START Input material

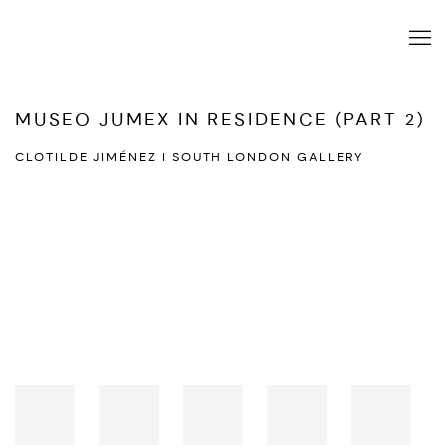
MUSEO JUMEX IN RESIDENCE (PART 2)
CLOTILDE JIMÉNEZ I SOUTH LONDON GALLERY
Open a larger version of the following image in a popup:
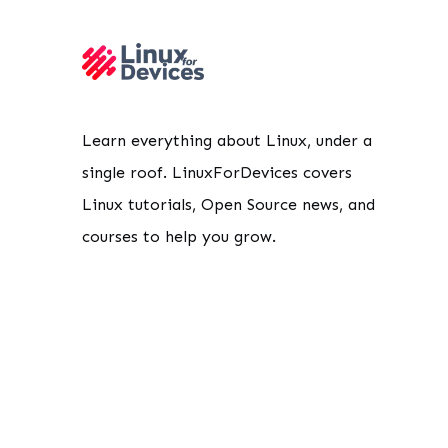
Learn everything about Linux, under a
single roof. LinuxForDevices covers
Linux tutorials, Open Source news, and
courses to help you grow.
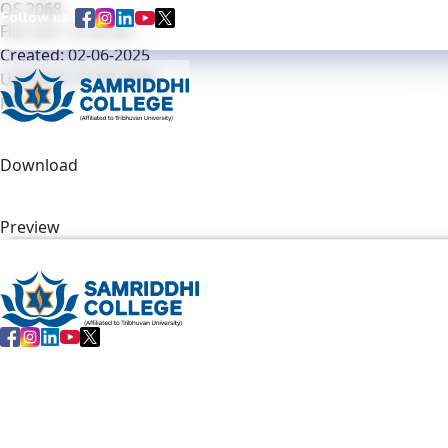
OS 2068
Follow us :
Notice Regarding Revision of Exam Schedule / Exam Timeta
File size: 15.50 KB
Created: 02-06-2025
Updated: 02-06-2025
Home
Hits: 34
Download
Preview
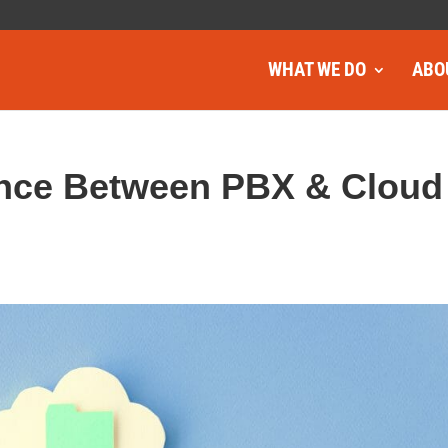
WHAT WE DO
ABO
rence Between PBX & Cloud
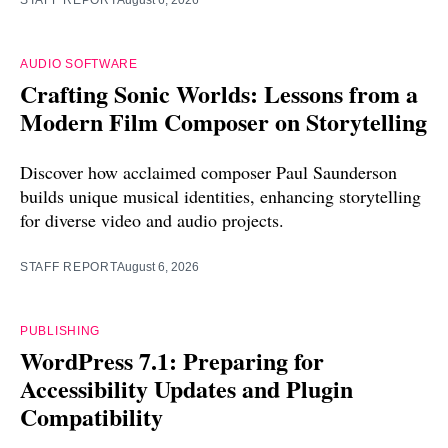
AUDIO SOFTWARE
Crafting Sonic Worlds: Lessons from a
Modern Film Composer on Storytelling
Discover how acclaimed composer Paul Saunderson
builds unique musical identities, enhancing storytelling
for diverse video and audio projects.
STAFF REPORT
August 6, 2026
PUBLISHING
WordPress 7.1: Preparing for
Accessibility Updates and Plugin
Compatibility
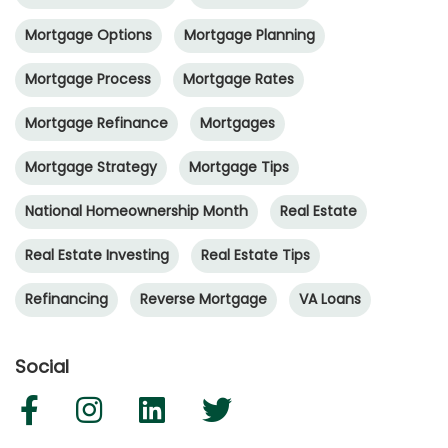
Mortgage Options
Mortgage Planning
Mortgage Process
Mortgage Rates
Mortgage Refinance
Mortgages
Mortgage Strategy
Mortgage Tips
National Homeownership Month
Real Estate
Real Estate Investing
Real Estate Tips
Refinancing
Reverse Mortgage
VA Loans
Social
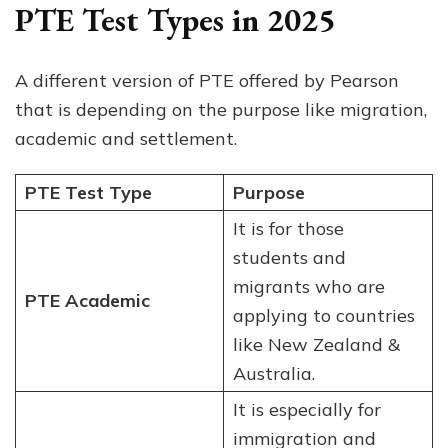
PTE Test Types in 2025
A different version of PTE offered by Pearson
that is depending on the purpose like migration,
academic and settlement.
PTE Test Type
Purpose
It is for those
students and
migrants who are
PTE Academic
applying to countries
like New Zealand &
Australia.
It is especially for
immigration and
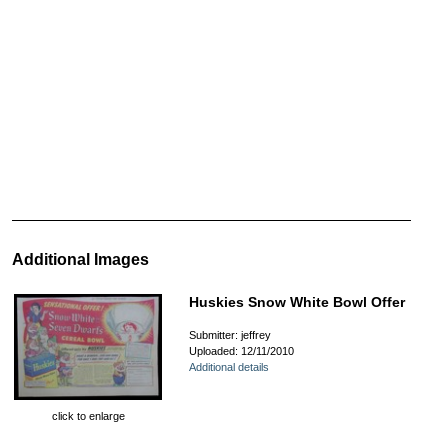
Additional Images
Huskies Snow White Bowl Offer
Submitter: jeffrey
Uploaded: 12/11/2010
Additional details
click to enlarge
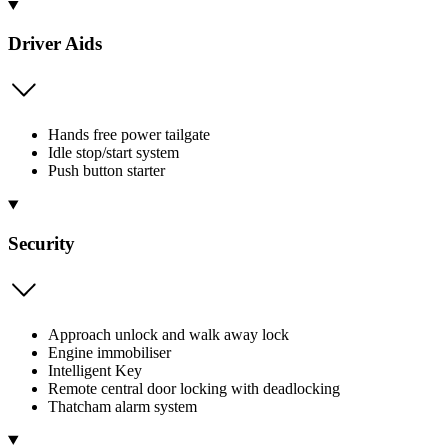
Driver Aids
Hands free power tailgate
Idle stop/start system
Push button starter
Security
Approach unlock and walk away lock
Engine immobiliser
Intelligent Key
Remote central door locking with deadlocking
Thatcham alarm system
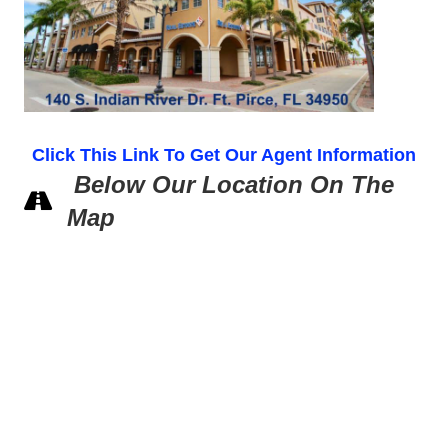
Click This Link To Get Our Agent Information
Below Our Location On The
Map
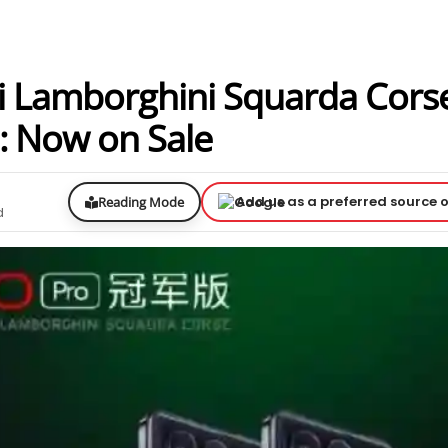
i Lamborghini Squarda Cors
: Now on Sale
Add us as a preferred source 
Reading Mode
d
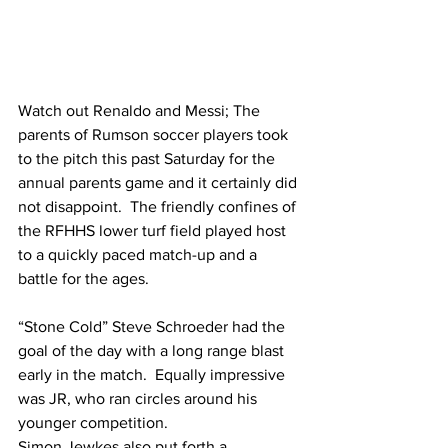
Watch out Renaldo and Messi; The 
parents of Rumson soccer players took 
to the pitch this past Saturday for the 
annual parents game and it certainly did 
not disappoint.  The friendly confines of 
the RFHHS lower turf field played host 
to a quickly paced match-up and a 
battle for the ages.  
“Stone Cold” Steve Schroeder had the 
goal of the day with a long range blast 
early in the match.  Equally impressive 
was JR, who ran circles around his 
younger competition.  
Simon Jewkes also put forth a 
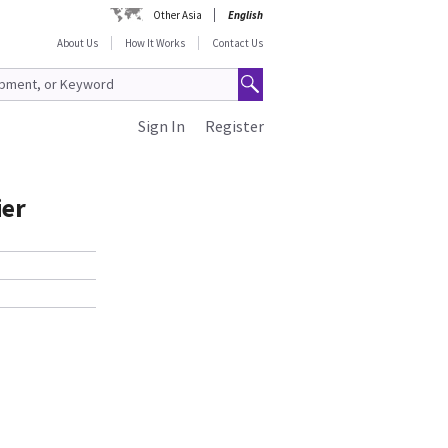
Other Asia
English
About Us
How It Works
Contact Us
Sign In
Register
ier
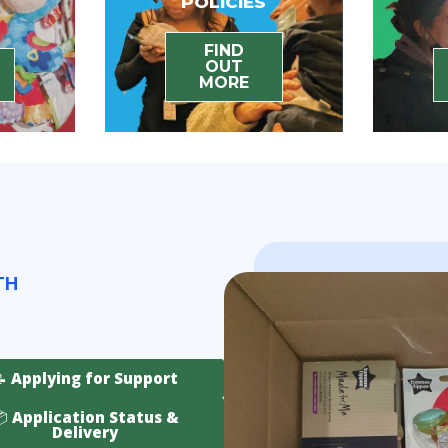
POLICIES
FIND
OUT
MORE
TH
📝 Applying for Support
 Application Status &
Delivery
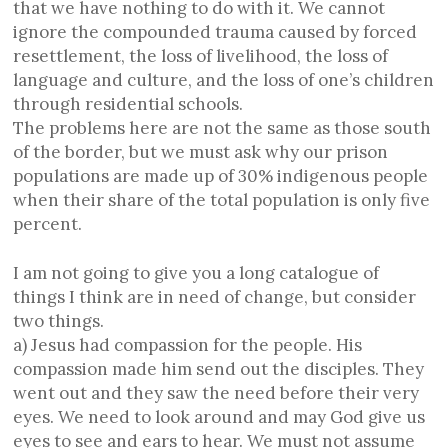
that we have nothing to do with it. We cannot
ignore the compounded trauma caused by forced
resettlement, the loss of livelihood, the loss of
language and culture, and the loss of one’s children
through residential schools.
The problems here are not the same as those south
of the border, but we must ask why our prison
populations are made up of 30% indigenous people
when their share of the total population is only five
percent.
I am not going to give you a long catalogue of
things I think are in need of change, but consider
two things.
a) Jesus had compassion for the people. His
compassion made him send out the disciples. They
went out and they saw the need before their very
eyes. We need to look around and may God give us
eyes to see and ears to hear. We must not assume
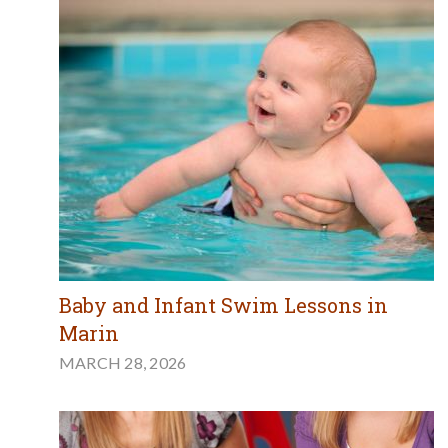
Baby and Infant Swim Lessons in
Marin
MARCH 28, 2026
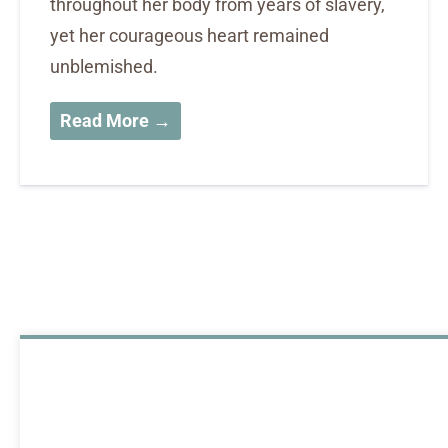
throughout her body from years of slavery,
yet her courageous heart remained
unblemished.
Read More →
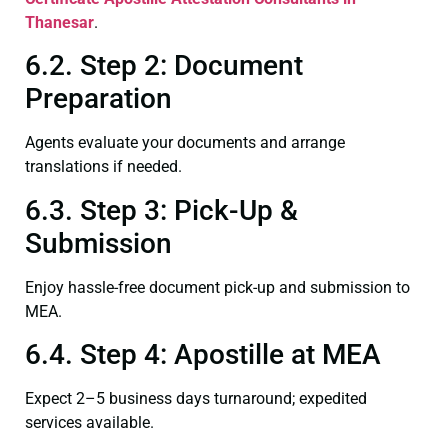
Thanesar
.
6.2. Step 2: Document
Preparation
Agents evaluate your documents and arrange
translations if needed.
6.3. Step 3: Pick-Up &
Submission
Enjoy hassle-free document pick-up and submission to
MEA.
6.4. Step 4: Apostille at MEA
Expect 2–5 business days turnaround; expedited
services available.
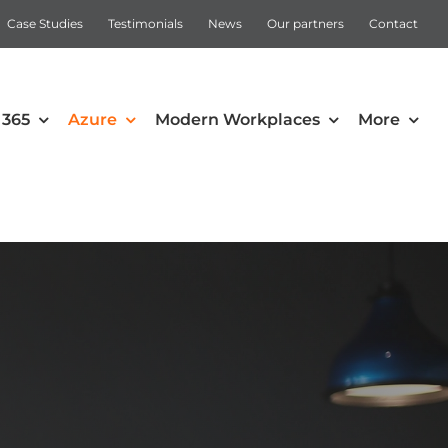
Case Studies
Testimonials
News
Our partners
Contact
 365
Azure
Modern Workplaces
More
Automation
Intune
Microsoft Power Apps
Power Automate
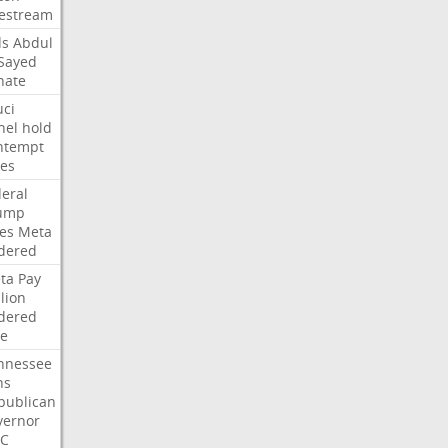
vestream
ds
Abdul
-Sayed
nate
uci
nel
hold
ntempt
tes
deral
ump
les
Meta
dered
ta
Pay
lion
dered
ne
nnessee
ns
publican
vernor
C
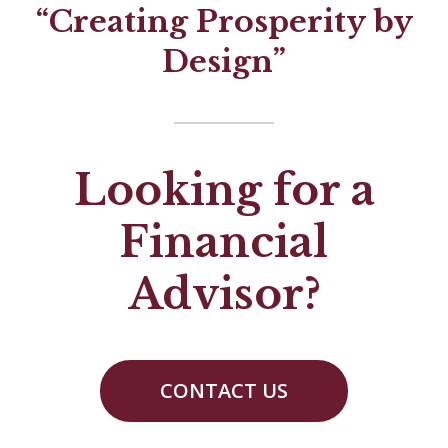
“Creating Prosperity by
Design”
Looking for a
Financial
Advisor?
CONTACT US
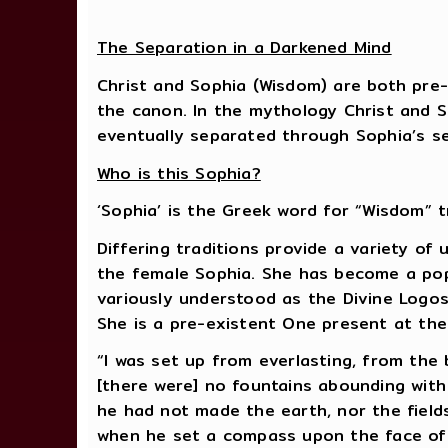
The Separation in a Darkened Mind
Christ and Sophia (Wisdom) are both pre-
the canon. In the mythology Christ and S
eventually separated through Sophia’s sel
Who is this Sophia?
‘Sophia’ is the Greek word for “Wisdom” tr
Differing traditions provide a variety of
the female Sophia. She has become a popu
variously understood as the Divine Logos
She is a pre-existent One present at the
“I was set up from everlasting, from the 
[there were] no fountains abounding with 
he had not made the earth, nor the fields
when he set a compass upon the face of 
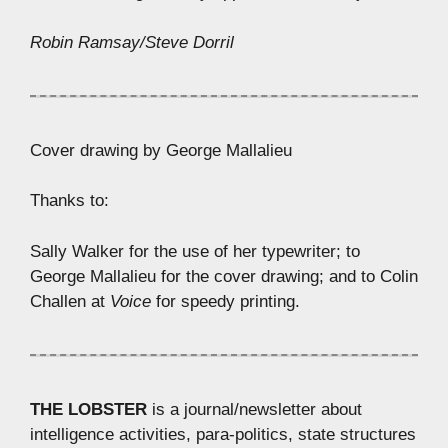
Robin Ramsay/Steve Dorril
Cover drawing by George Mallalieu
Thanks to:
Sally Walker for the use of her typewriter; to
George Mallalieu for the cover drawing; and to Colin
Challen at
Voice
for speedy printing.
THE LOBSTER
is a journal/newsletter about
intelligence activities, para-politics, state structures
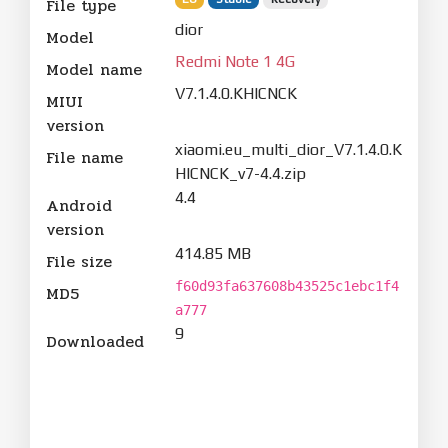
File type
dior
Model
Redmi Note 1 4G
Model name
V7.1.4.0.KHICNCK
MIUI
version
xiaomi.eu_multi_dior_V7.1.4.0.K
File name
HICNCK_v7-4.4.zip
4.4
Android
version
414.85 MB
File size
f60d93fa637608b43525c1ebc1f4
MD5
a777
9
Downloaded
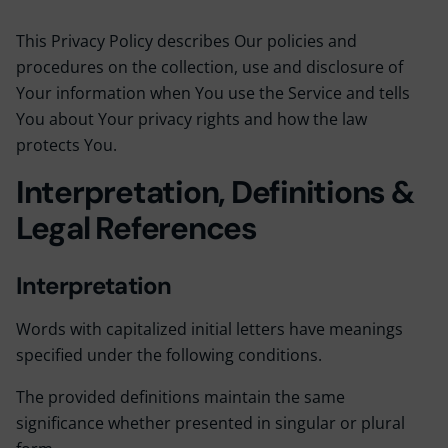
This Privacy Policy describes Our policies and
procedures on the collection, use and disclosure of
Your information when You use the Service and tells
You about Your privacy rights and how the law
protects You.
Interpretation, Definitions &
Legal References
Interpretation
Words with capitalized initial letters have meanings
specified under the following conditions.
The provided definitions maintain the same
significance whether presented in singular or plural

END Input material

• [Exercise objective]:
Figure out how many lines above hold "Estate", then give that number alone.

• [Output for this task]:
3